Fig. 2: Concurrent mutations of asxl1 and SRSF2 promote leukemogenesis via immune reprogramming in zebrafish.

A Bulk RNA sequencing was performed using kidney marrow (KM) cells from wildtype (WT), asxl1^+/– (referred to as A), SRSF2^P95H (referred to as S), and asxl1^+/– SRSF2^P95H (referred to as SA). Venn diagrams of differentially expressed genes (DEGs) among A, S and SA (after compared with WT) (left) and GO-BP enrichment analysis of DEGs of SA double mutants (Right). Immune-related pathways were labelled in red. B The volcano plot showed up- or down-regulated gene signatures by GSEA (Hallmark and C2 pathway). The X-axis showed the normalised enrichment score (NES), and the Y-axis showed the corresponding –log10 (FDR). Immune-related pathways were labelled in blue.

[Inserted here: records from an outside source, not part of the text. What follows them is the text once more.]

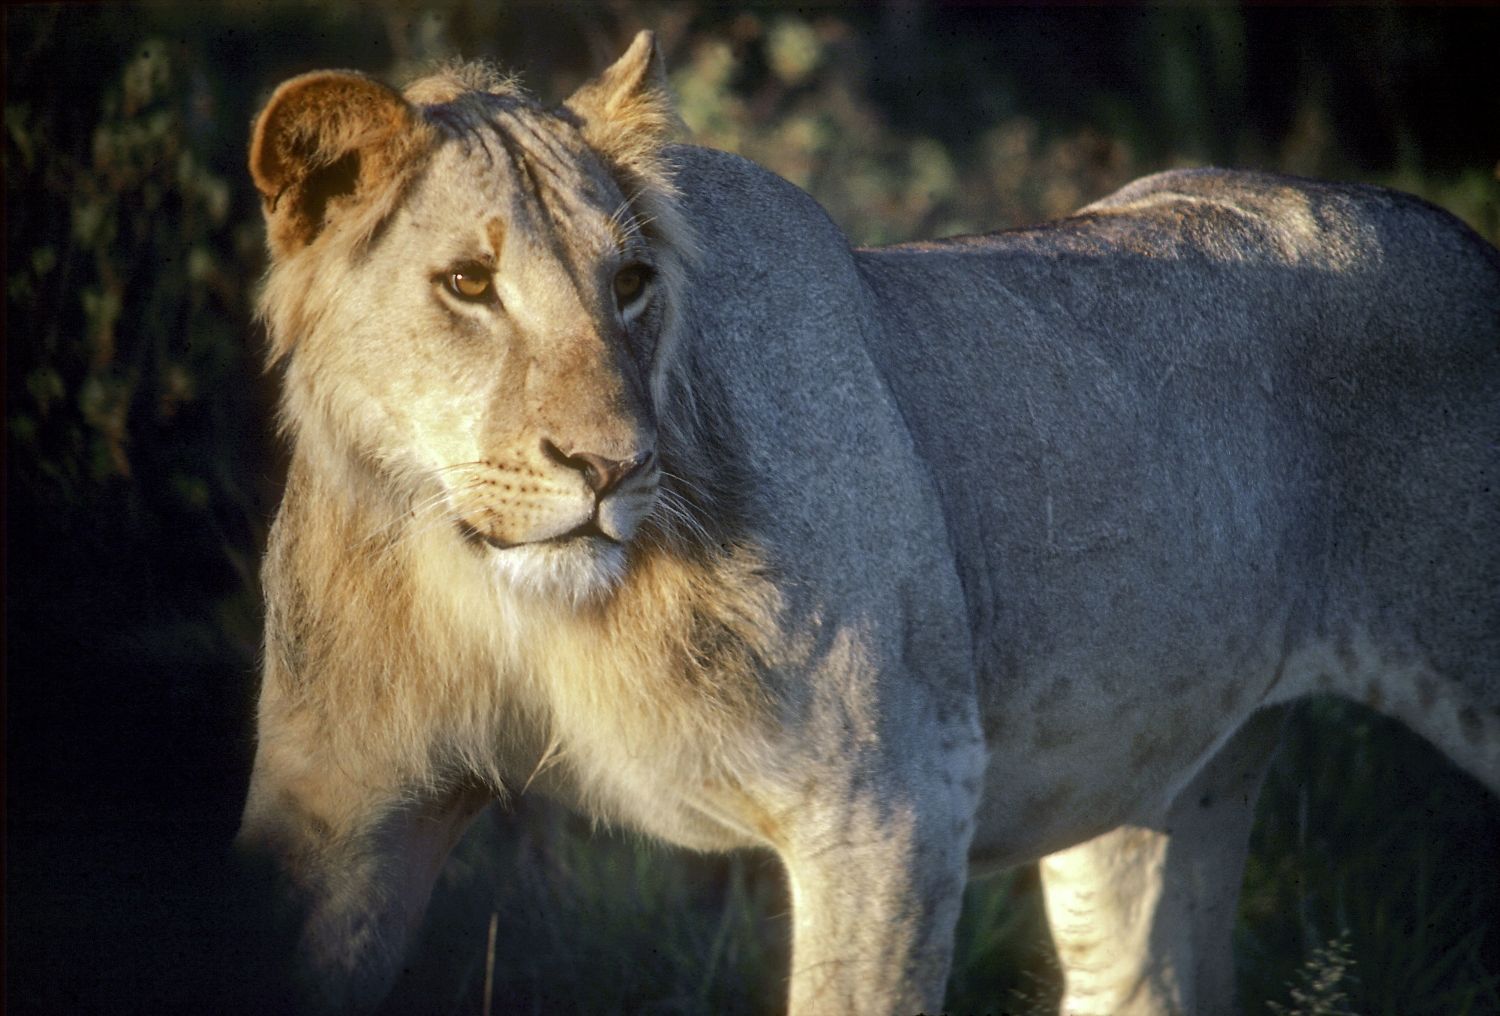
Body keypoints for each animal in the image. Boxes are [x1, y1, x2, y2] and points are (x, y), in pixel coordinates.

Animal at [237, 27, 1500, 1008]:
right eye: (467, 284)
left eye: (632, 284)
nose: (612, 465)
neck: (499, 586)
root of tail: (1453, 234)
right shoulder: (340, 808)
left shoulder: (893, 796)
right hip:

C Single-cell RNA sequencing was performed on kidney marrow (KM) cells from WT and SA zebrafish, followed by Uniform Manifold Approximation and Projection (UMAP) analysis to visualize cell clusters. D The log2 fold change (Log2FC) for each cluster in the SA mutant was calculated as the ratio of the number of cells in the SA mutant to the number of cells in the WT for that cluster. E Gene Set Variation Analysis (GSVA) was performed to assess enriched immune-related pathway signatures in various hematopoietic cell clusters of SA fish, highlighting immune-related Hallmark pathways (purple) and KEGG pathways (orange). F Volcano plot of differentially expressed genes (DEGs) in SA relative to WT HSC, selected genes based on enriched pathways are labelled.